Intro-Spektive: The Chaos Engine
Die Erwartungen waren hoch, als die Bitmap Brothers im Frühjahr 1993 ein neues Spiel für den Amiga veröffentlichten. Das zwei Jahre zuvor erschienene Magic Pockets hatte angesichts der hochklassigen anderen Titel des Studios wie Xenon 2, Speedball 2 und Cadaver als eher schwacher Streich gegolten. Und Chaos Engine? Schauen wir es uns an: Koop-Partner wählen, Waffen nachladen und ab in den Kampf gegen Baron Fortesque!
In der Rubrik Intro-Spektive stellt Daniel Cloutier die Intros bekannter Retrospiele vor – und was sie besonders gemach hat.
Bevor wir uns, am besten natürlich zu zweit, durch das Spiel ballern, dürfen wir ein exquisit gepixeltes Intro genießen. Es startet mit der Einblendung des Titels in markanter Schrift. Auffällig hier: Als Erscheinungsjahr wird 1992-3 angegeben. Abgesehen von der eigensinnigen Schreibweise eine eher seltene Zuschaustellung einer langen Entwicklungszeit.
Parallel dazu hören wir treibende Beats der britischen Band Joi, die mit den rhythmischen Jungle-Beats auf den exotischen ersten Level einzustimmen vermag. Drei eher nüchterne Textseiten erläutern das Setting und gehen auf die alternativhistorische Bedrohung ein:
Ein verrückter Wissenschaftler. Eine bizarre Maschine, die sich gegen ihren Erfinder stellt. Zeit und Raum, die von letzterer durcheinander gebracht wird. Um die drohende Gefahr zu unterstreichen, zeigt uns das Intro in der Folge eine berühmte Szene.

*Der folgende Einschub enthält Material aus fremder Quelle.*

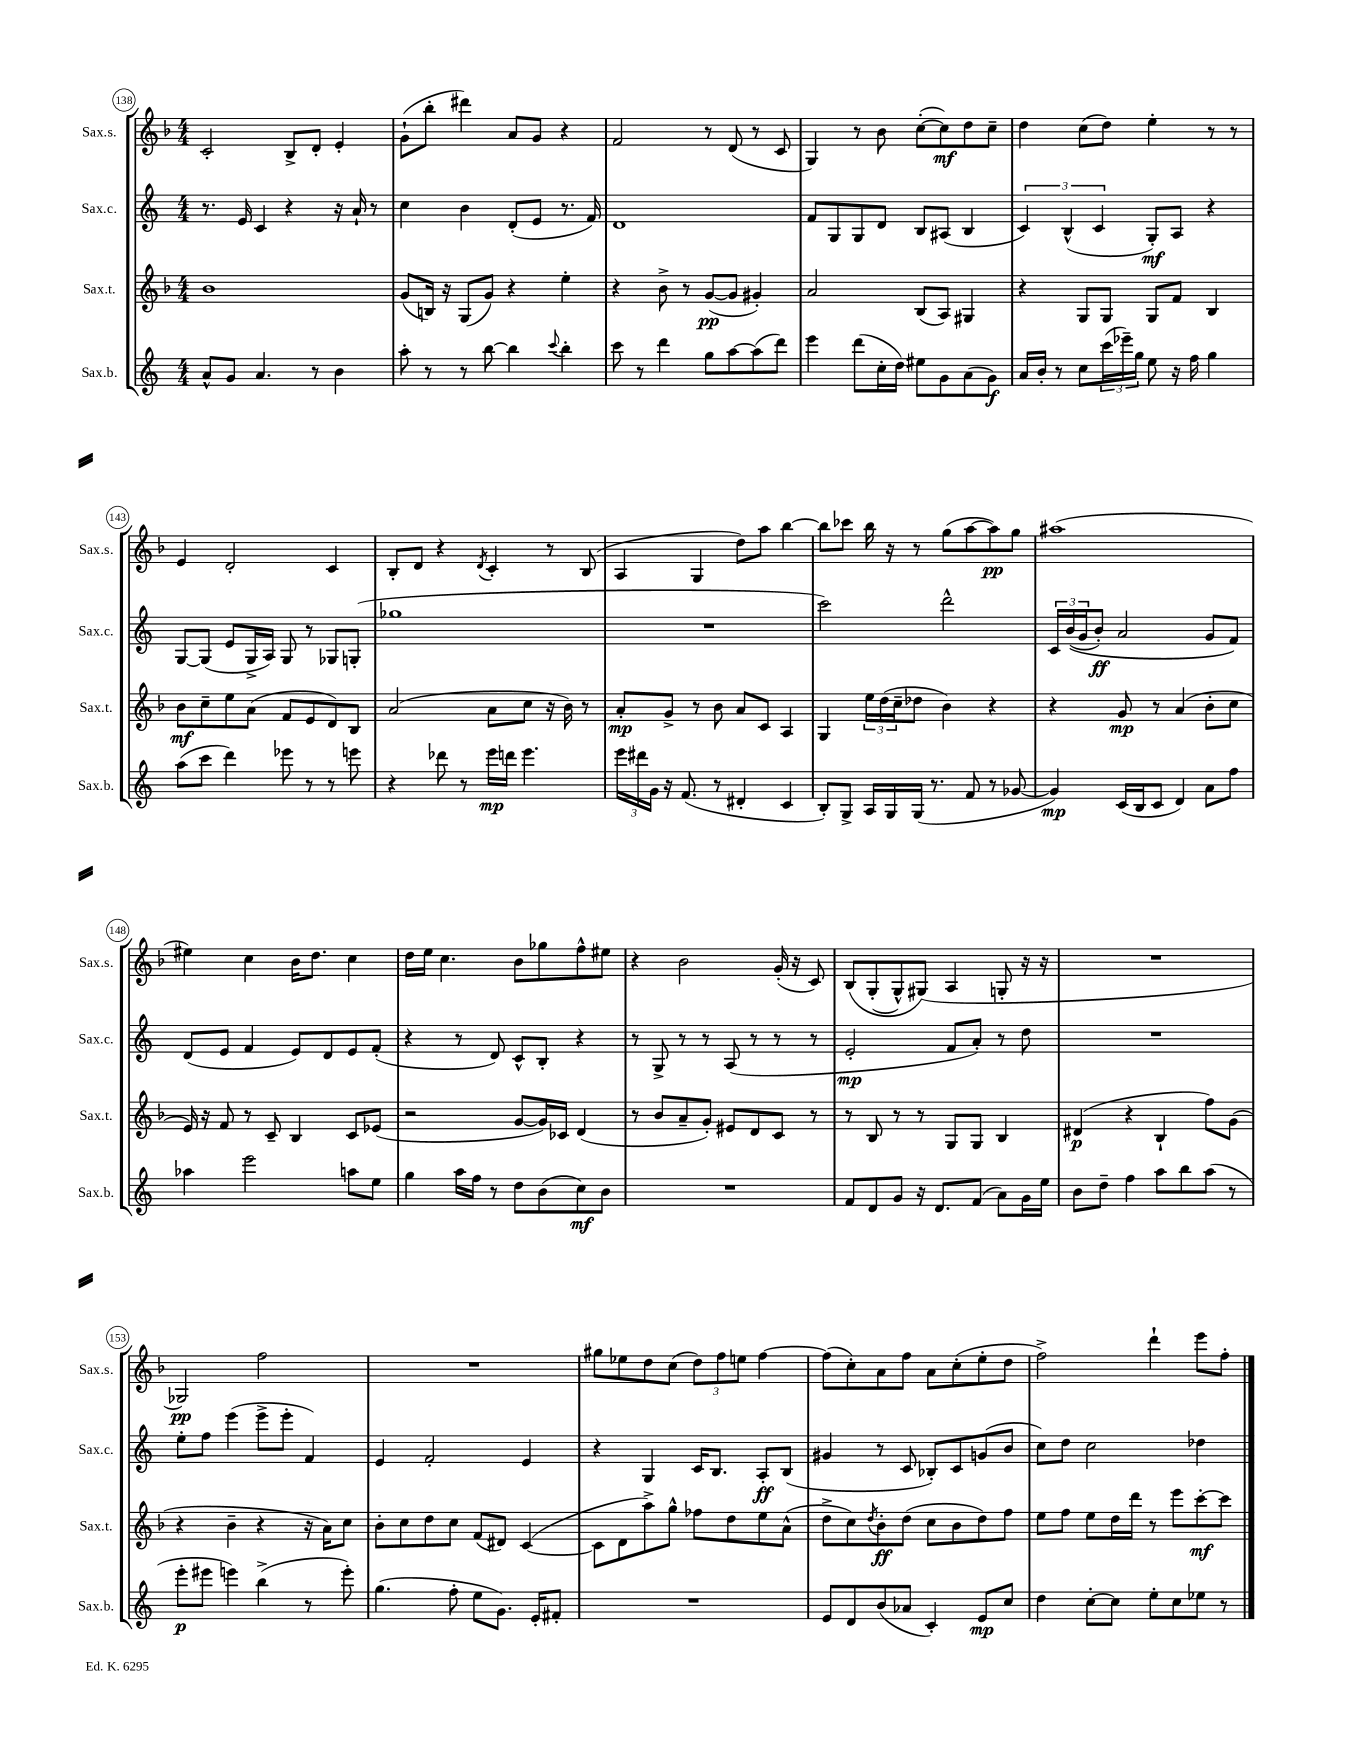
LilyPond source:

<<
\new StaffGroup <<
\new Staff = "s0" \with { instrumentName = "Sax.s." shortInstrumentName = "Sax.s." } {
    \clef treble \key f \major \numericTimeSignature \time 4/4
    c'2-. bes8-> d'8-. e'4-. |
    g'8-!( bes''8-. dis'''4) a'8 g'8 r4 |
    f'2 r8 d'8( r8 c'8 |
    g4) r8 bes'8 c''8~-.( c''8\mf) d''8 c''8-- |
    d''4 c''8( d''8) e''4-. r8 r8 |
    e'4 d'2-. c'4 |
    bes8-. d'8 r4 \acciaccatura { d'8 } c'4-. r8 bes8( |
    a4 g4 d''8) a''8 bes''4~ |
    bes''8 ces'''8 bes''16 r16 r8 g''8( a''8~ a''8\pp) g''8 |
    ais''1( |
    eis''4) c''4 bes'16 d''8. c''4 |
    d''16 e''16 c''4. bes'8 ges''8 f''8-^ eis''8 |
    r4 bes'2 g'16-.( r16 c'8) |
    bes8\( g8-.( g8-^) gis8(\) a4 g8-. r16 r16 |
    R1 |
    ges2\pp) f''2 |
    R1 |
    gis''8 ees''8 d''8 c''8( \tuplet 3/2 { d''8) f''8 e''8 } f''4~ |
    f''8( c''8-.) a'8 f''8 a'8 c''8-.( e''8-. d''8 |
    f''2->) d'''4-! e'''8 f''8-. \bar "|." |
}
\new Staff = "s1" \with { instrumentName = "Sax.c." shortInstrumentName = "Sax.c." } {
    \clef treble \key c \major \numericTimeSignature \time 4/4
    r8. e'16 c'4 r4 r16 a'16-! r8 |
    c''4 b'4 d'8-.( e'8 r8. f'16) |
    d'1 |
    f'8 g8 g8 d'8 b8 ais8( b4 |
    \tuplet 3/2 { c'4) b4-^( c'4 } g8-.\mf) a8 r4 |
    g8~ g8( e'8 g16-> a16) g8 r8 ges8 g8-.( |
    ges''1 |
    R1 |
    c'''2) d'''2-^ |
    \tuplet 3/2 { c'16 b'16(\( g'16 } b'8-.\ff) a'2 g'8 f'8\) |
    d'8( e'8 f'4 e'8) d'8 e'8 f'8-.( |
    r4 r8 d'8) c'8-^ b8-. r4 |
    r8 g8-> r8 r8 a8( r8 r8 r8 |
    e'2-.\mp f'8 a'8-.) r8 d''8 |
    R1 |
    e''8-. f''8 e'''4( e'''8-> e'''8-. f'4) |
    e'4 f'2-. e'4 |
    r4 g4 c'16 b8. a8-.\ff b8( |
    gis'4 r8 c'8 bes8-.) c'8 g'8( b'8 |
    c''8) d''8 c''2 des''4 \bar "|." |
}
\new Staff = "s2" \with { instrumentName = "Sax.t." shortInstrumentName = "Sax.t." } {
    \clef treble \key f \major \numericTimeSignature \time 4/4
    bes'1 |
    g'8( b16) r16 g8( g'8) r4 e''4-. |
    r4 bes'8-> r8 g'8~\pp( g'8 gis'4-.) |
    a'2 bes8( a8) gis4 |
    r4 g8 g8 g8 f'8 bes4 |
    bes'8\mf c''8-- e''8 a'8( f'8 e'8 d'8) bes8 |
    a'2( a'8 c''8 r16 bes'16) r8 |
    a'8-.\mp g'8-> r8 bes'8 a'8 c'8 a4 |
    g4 \tuplet 3/2 { e''16 d''16( c''16-- } des''8 bes'4) r4 |
    r4 g'8\mp r8 a'4( bes'8-. c''8 |
    e'16) r16 f'8 r8 c'8-- bes4 c'8 ees'8( |
    r2 g'8~ g'16) ces'16 d'4( |
    r8 bes'8 a'8-- g'8-.) eis'8 d'8 c'8 r8 |
    r8 bes8 r8 r8 g8 g8 bes4 |
    dis'4\p( r4 bes4-! f''8) g'8( |
    r4 bes'4-- r4 r16 a'16) c''8 |
    bes'8-. c''8 d''8 c''8 f'8( dis'8) c'4~( |
    c'8 d'8 a''8->) g''8-^ fes''8 d''8 e''8 a'8-^( |
    d''8-> c''8) \acciaccatura { d''8 } bes'8-.\ff d''8( c''8 bes'8 d''8) f''8 |
    e''8 f''8 e''8 d''16 d'''16 r8 e'''8 c'''8~-.\mf c'''8 \bar "|." |
}
\new Staff = "s3" \with { instrumentName = "Sax.b." shortInstrumentName = "Sax.b." } {
    \clef treble \key c \major \numericTimeSignature \time 4/4
    a'8-^ g'8 a'4. r8 b'4 |
    a''8-. r8 r8 b''8~ b''4 \appoggiatura { c'''8 } b''4-. |
    c'''8 r8 d'''4 g''8 a''8~ a''8( d'''8) |
    e'''4 d'''8( c''16-. d''16) eis''8 g'8 a'8( g'8\f) |
    a'16 b'16-. r8 c''8 \tuplet 3/2 { c'''16( ees'''16--) g''16 } e''8 r16 f''16 g''4 |
    a''8( c'''8 d'''4) ees'''8 r8 r8 e'''8 |
    r4 des'''8 r8 e'''16\mp d'''16 e'''4. |
    \tuplet 3/2 { e'''16 dis'''16 g'16 } r16 f'8.( r8 dis'4-. c'4 |
    b8-.) g8-> a16 g16 g16( r8. f'8 r8 ges'8~ |
    ges'4\mp) c'16( b16 c'8 d'4) a'8 f''8 |
    aes''4 e'''2 a''8 e''8 |
    g''4 a''16 f''16 r8 d''8 b'8( c''8\mf) b'8 |
    R1 |
    f'8 d'8 g'8 r16 d'8. f'8( a'8) g'16 e''16 |
    b'8 d''8-- f''4 a''8 b''8 a''8( r8 |
    e'''8-.\p eis'''8 e'''4) b''4->( r8 e'''8-.) |
    g''4.( f''8-. e''8 g'8.) e'16-. fis'8-. |
    R1 |
    e'8 d'8 b'8( aes'8 c'4-.) e'8\mp c''8 |
    d''4 c''8~-. c''8 e''8-. c''8 ees''8 r8 \bar "|." |
}
>>
>>
\layout { \context { \Score currentBarNumber = #138 \override BarNumber.stencil = #(make-stencil-circler 0.1 0.3 ly:text-interface::print) } }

Ein gigantischer T-Rex – der schlaff heraushängenden Zunge nach glücklicherweise verschieden – liegt inmitten einer Ausgrabung, innerhalb derer sich unzählige Forscher und Ingenieure tummeln. Seilzüge wurden errichtet, ein Zelt hastig aufgeschlagen, eine Lastenkutsche steht für Lieferung und Abtransport bereit. Das alles ist im bekannten, plastisch-organischen Pixelstil des Bitmap-Brothers-Hausgrafikers Dan Malone gezeichnet.
Im Anschluss stellt uns das Spiel die sechs wählbaren Charaktere vor (jeweils hintereinander, die obige Abbildung ist eine Collage), von denen später jeweils zwei im Koop gegen Unmengen an Gegnern auf der britischen Insel kämpfen.

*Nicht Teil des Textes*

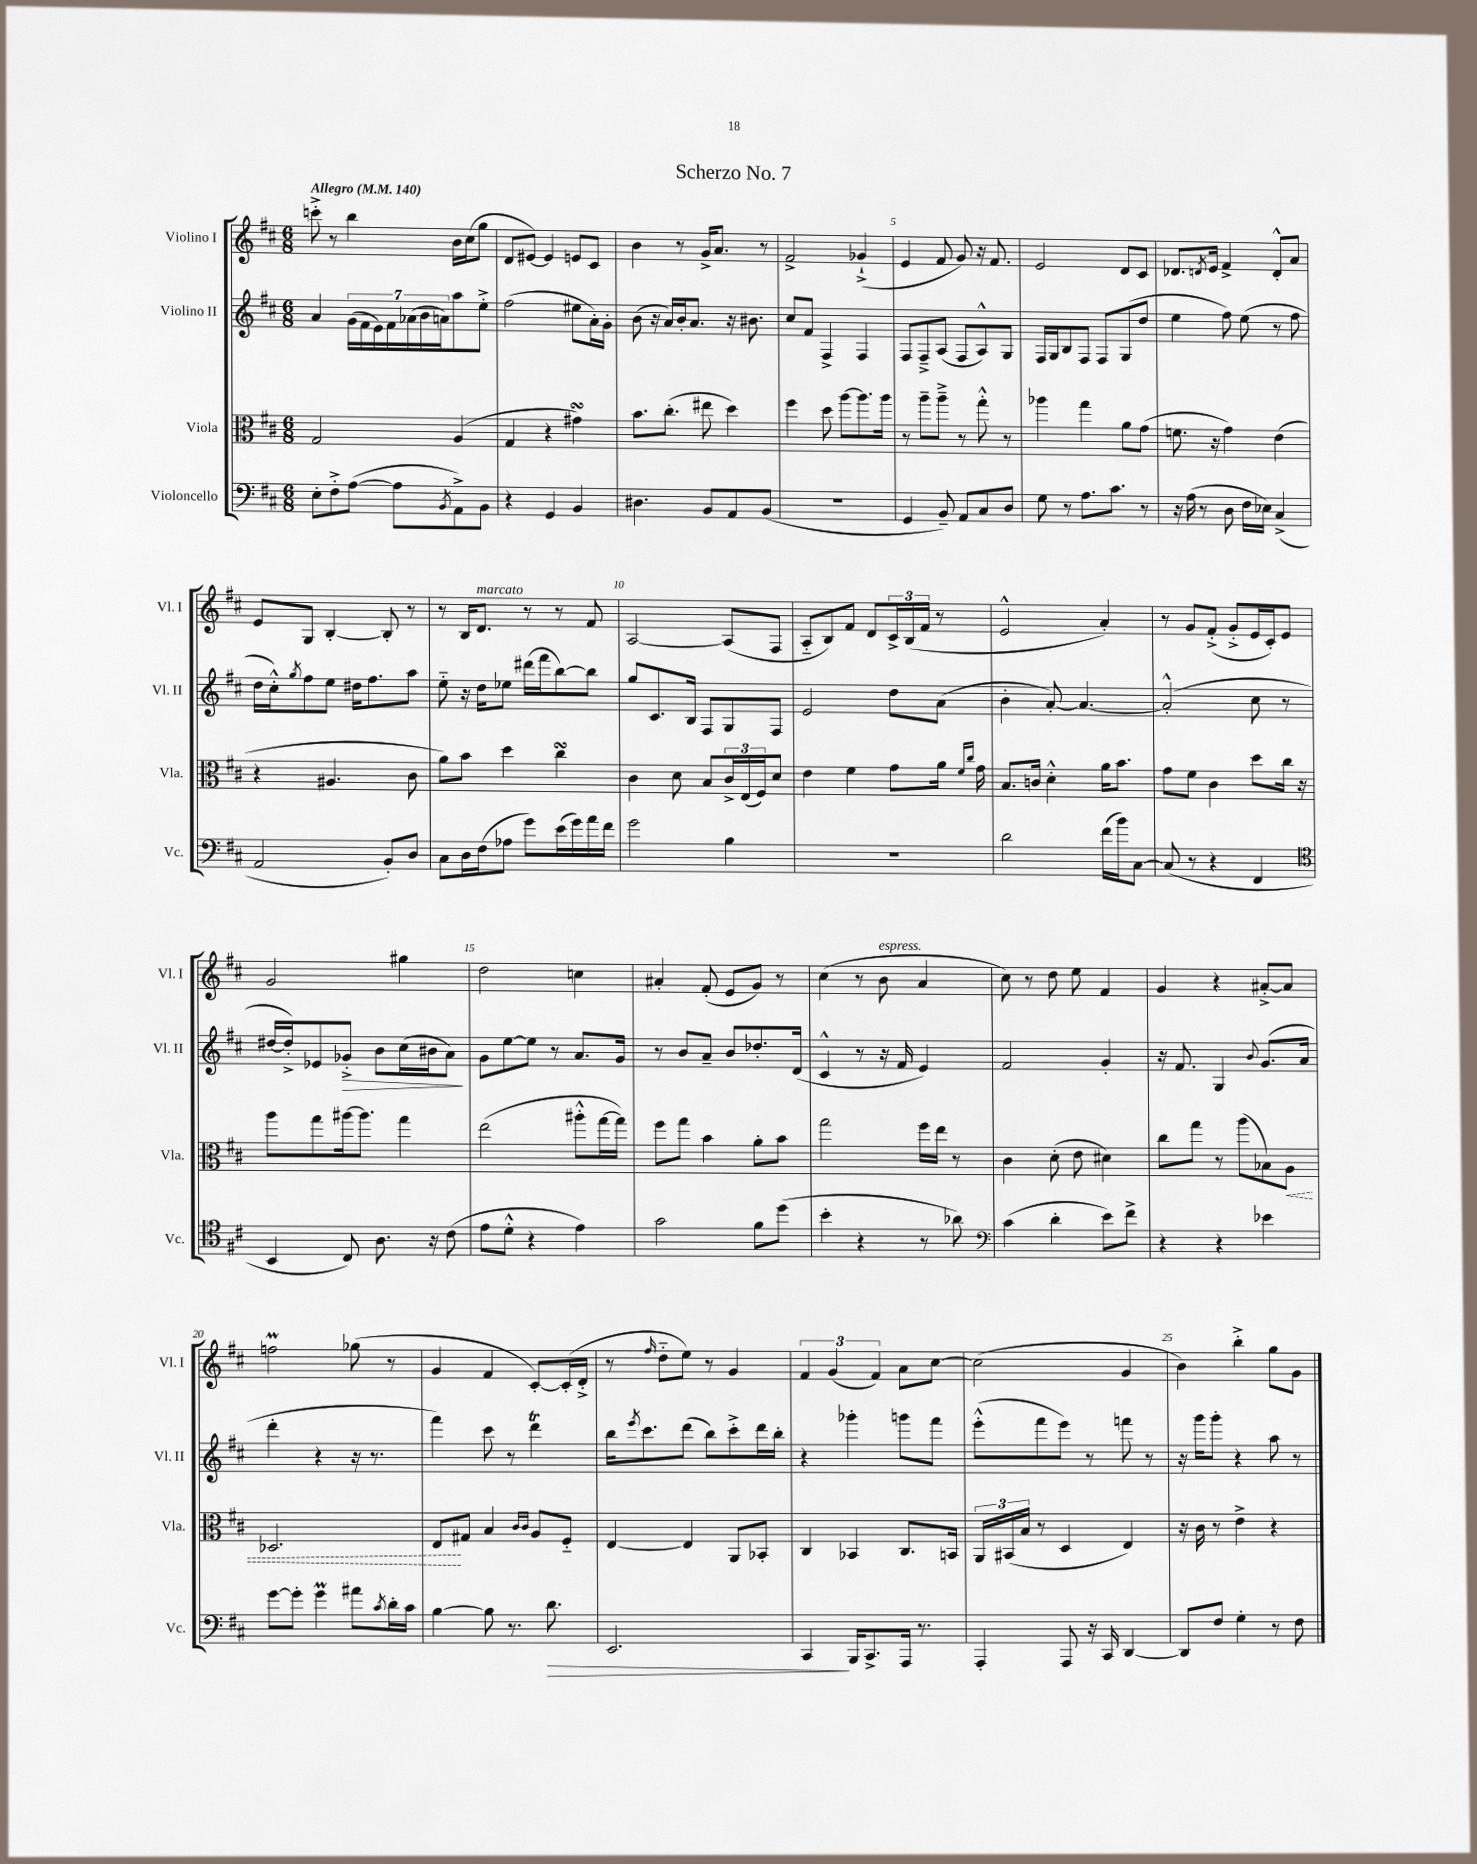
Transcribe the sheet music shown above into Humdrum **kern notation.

**kern	**kern	**kern	**kern
*staff4	*staff3	*staff2	*staff1
*clefF4	*clefC3	*clefG2	*clefG2
*k[f#c#]	*k[f#c#]	*k[f#c#]	*k[f#c#]
*M6/8	*M6/8	*M6/8	*M6/8
*MM140	*MM140	*MM140	*MM140
8E'	2G	4a	8ccc'^
8F#'^	.	.	8r
([8A	.	(28g	4bb
.	.	28f#	.
.	.	28e)	.
.	.	28f#	.
8A]	.	.	.
.	.	(28a-	.
.	.	28b	.
.	.	28a)	.
8qBB	.	.	.
8AA^)	(4A	8aa	16b
.	.	.	(16cc#
8BB	.	8ee'^	8gg
=	=	=	=
4r	4G	(2ff#	8d
.	.	.	[8e#)
4GG	4r	.	4e#]
4BB	4g#)	8ee#	8e
.	.	16a')	8c#
.	.	16g'	.
=	=	=	=
4.D#	8.b	(8b	4b
.	.	16r	.
.	(8.cc#'	16a)	.
.	.	16b'	8r
.	.	8.a	.
8BB	8ee#	.	16g^
.	.	.	8.a
8AA	4dd)	16r	.
.	.	8.b#	.
(8BB	.	.	8r
=	=	=	=
2.r	4ff#	8cc#	2f#^
.	.	8f#	.
.	8dd	4F#^	.
.	[8aa	.	.
.	8.aa]	4F#	(4g-`^
.	16aa	.	.
=	=	=	=
4GG	8r	8F#	4e
.	8aa~	8F#~^	.
8BB~)	8aa~^	(8A	8f#
8AA	8r	8F#	8g)
8C#	8gg'^^	8A^^)	16r
.	.	.	8.f#
8D	8r	8G	.
=	=	=	=
8G	4aa-	16F#	2e
.	.	16G	.
8r	.	8B	.
8.A	4gg	8F#	.
.	.	8F#	.
8.c#	.	.	.
.	8a	(8G	8d
8r	(8g	8dd	8c#
=	=	=	=
16r	8.f	4ee	8.d-
(16A	.	.	.
8r	.	.	.
.	.	.	8qd
.	16r	.	16e
8D	4g)	8ff#)	4f#^
16F#	.	(8ee	.
16E-)	.	.	.
(4C#^	(4e	8r	8d'^^
.	.	8ff#	8a
=	=	=	=
2AA	4r	16dd	8e
.	.	16cc#'^^)	.
.	.	8qgg	.
.	.	8ff#	8G
.	4.A#	8ee	[4B'
.	.	16dd#	.
.	.	8.ff#	.
8BB')	.	.	8B']
8D	8c#	8aa	8r
=	=	=	=
8C#	8a)	8ee'~	8r
16D	8b	16r	16B
(16F#	.	16dd	8.d
8A-	4dd	8ee-	.
8g)	.	(16ddd#	8r
.	.	16fff#	.
(16e	4cc#	[8bb)	8r
16g)	.	.	.
16a	.	8bb]	8f#
16f#	.	.	.
=	=	=	=
2g	4c#	8gg	[2A
.	.	8.c#	.
.	8d	.	.
.	.	16B	.
.	8B	8F#	.
4B	24c#^	8G	(8A]
.	(24E	.	.
.	24F#)	.	.
.	8d	8F#	8F#
=	=	=	=
2.r	4e	2e	8A'~
.	.	.	8B)
.	4f#	.	8f#
.	.	.	8d
.	8g	8dd	24c#^
.	.	.	(24B
.	.	.	24f#
.	16a	(8a	8r
.	16qqf#	.	.
.	16qqcc#	.	.
.	16g	.	.
=	=	=	=
2d	8.B	4b'	2e^^
.	16c	.	.
.	4d'^^	[8a')	.
.	.	4.a_	.
(16f#	16a	.	4a')
16b)	8.b	.	.
[8C#	.	.	.
=	=	=	=
(8C#]	8g	(2a'^^]	8r
8r	8f#	.	8g
4r	4c#	.	(8f#'^
.	.	.	8g'^
4FF#	8dd	8cc#	16e
.	.	.	16c#')
.	16cc#	8r	8e
.	16r	.	.
=	=	=	=
*clefC4	*	*	*
4BB	8aa	[16dd#	2g
.	.	16dd#'^])	.
.	8gg	8e-	.
8C#)	[16aa#	8g-'^	.
.	8.aa#]	.	.
8.A	.	8b	.
.	4gg	(16cc#	4gg#
16r	.	16b#	.
(8c#	.	8a)	.
=	=	=	=
8e	(2ee	8g	2dd
8d'^^	.	[8ee	.
4r	.	8ee]	.
.	.	8r	.
4e)	8aa#'^^	8.a	4cc
.	[16gg	.	.
.	16gg])	16g	.
=	=	=	=
2g	8ff#	8r	4a#'
.	8gg	8b	.
.	4b	8a~	(8f#'
.	.	8b	8e
8f#	8a'	8.dd-'	8g)
(8dd	8b	.	8r
.	.	(16d	.
=	=	=	=
4b'	2gg	4c#^^	(4cc#
4r	.	8r	8r
.	.	16r	8b
.	.	16f#	.
8r	16ff#	4e)	4a
.	16ee	.	.
8a-)	8r	.	.
=	=	=	=
*clefF4	*	*	*
(4c#	4c#	2f#	8cc#)
.	.	.	8r
4d'	(8d'	.	8dd
.	8e	.	8ee
8e)	4d#)	4g'	4f#
8f#^	.	.	.
=	=	=	=
4r	8cc#	16r	4g
.	.	8.f#	.
.	8gg	.	.
4r	8r	4G	4r
.	(8aa	.	.
.	.	8qqb	.
4e-	8B-)	(8.g	[8a#'^
.	8A	.	8a#]
.	.	16a	.
=	=	=	=
[8g	2.D-	4ddd'	2ff
8g']	.	.	.
4g	.	4r	.
8a#	.	16r	(8gg-
.	.	8.r	.
8qc#	.	.	.
16d'	.	.	8r
16c#	.	.	.
=	=	=	=
[4B	8E	4fff#)	4g
.	8G#	.	.
8B]	4B	8ccc#	4f#
8.r	.	8r	.
.	16qqc#	.	.
.	16qqc#	.	.
.	8A	4ddd	[8c#')
8.d	.	.	.
.	8F#'~	.	(16c#']
.	.	.	16d'^
=	=	=	=
2.EE	[4E	16bb	8r
.	.	8qeee	.
.	.	8.ccc#	.
.	.	.	16qqff#
.	.	.	8dd'~
.	4E]	(8ddd	8ee)
.	.	8bb)	8r
.	8AA	8ccc#'^	4g
.	8BB-'	16ddd	.
.	.	16bb'	.
=	=	=	=
4CC#	4C#	4r	6f#
.	.	.	(6g
16BBB	4BB-	4ggg-'	.
8.CC#^	.	.	.
.	.	.	6f#)
16AAA	8.C#	8ggg	8a
8.r	.	.	.
.	.	8fff#	[8cc#
.	16BB	.	.
=	=	=	=
4AAA'	24AA	(8eee'^^	(2cc#]
.	(24BB#	.	.
.	24B	.	.
.	8r	8fff#	.
8AAA	4D	8eee)	.
16r	.	8r	.
16CC#	.	.	.
[4DD	4E)	8fff	4g
.	.	8r	.
=	=	=	=
8DD]	16r	16r	4b)
.	16c#	16ggg	.
8F#	8r	8ggg'	.
4G'	4e^	4r	4bb'^
8r	4r	8aa	8gg
8F#	.	8r	8g
==	==	==	==
*-	*-	*-	*-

Dan Malone führte an, die Welt des Spiels sehe aus, als habe es eine nukleare Apokalypse im viktorianischen Zeitalter gegeben. Und tatsächlich: Man fühlt sich auch nach dem Intro zurückversetzt in ein alternativ-historisches Szenario um die vorletzte Jahrhundertwende herum – ganz so wie in einem fantastischen Setting von Jule Verne und mit einer ordentlichen Portion Steampunk. Selbst der Titel ist eine Anspielung auf das genrebegründende Werk The Difference Engine von Bruce Sterling und William Gibson aus dem Jahr 1990. The Chaos Engine fällt damit in eine Reihe retrofuturistischer Spiele wie Fallout oder Bioshock, in dem es auf den damaligen Technologien und mit einer gehörigen Portion Fantasie die grenzen des zukünftig Möglichen auslotet.
Das Intro ist mit den wenigen Standbildern nicht das spektakulärste seiner Zeit. Es liefert aber alles, was die Vorfreunde auf das Spiel steigen lässt. Bemerkenswert damals wie heute sind der wunderschön gepixelte T-Rex und die erstklassige Musik. Ein würdiges Intro für einen späten Amiga-Klassiker.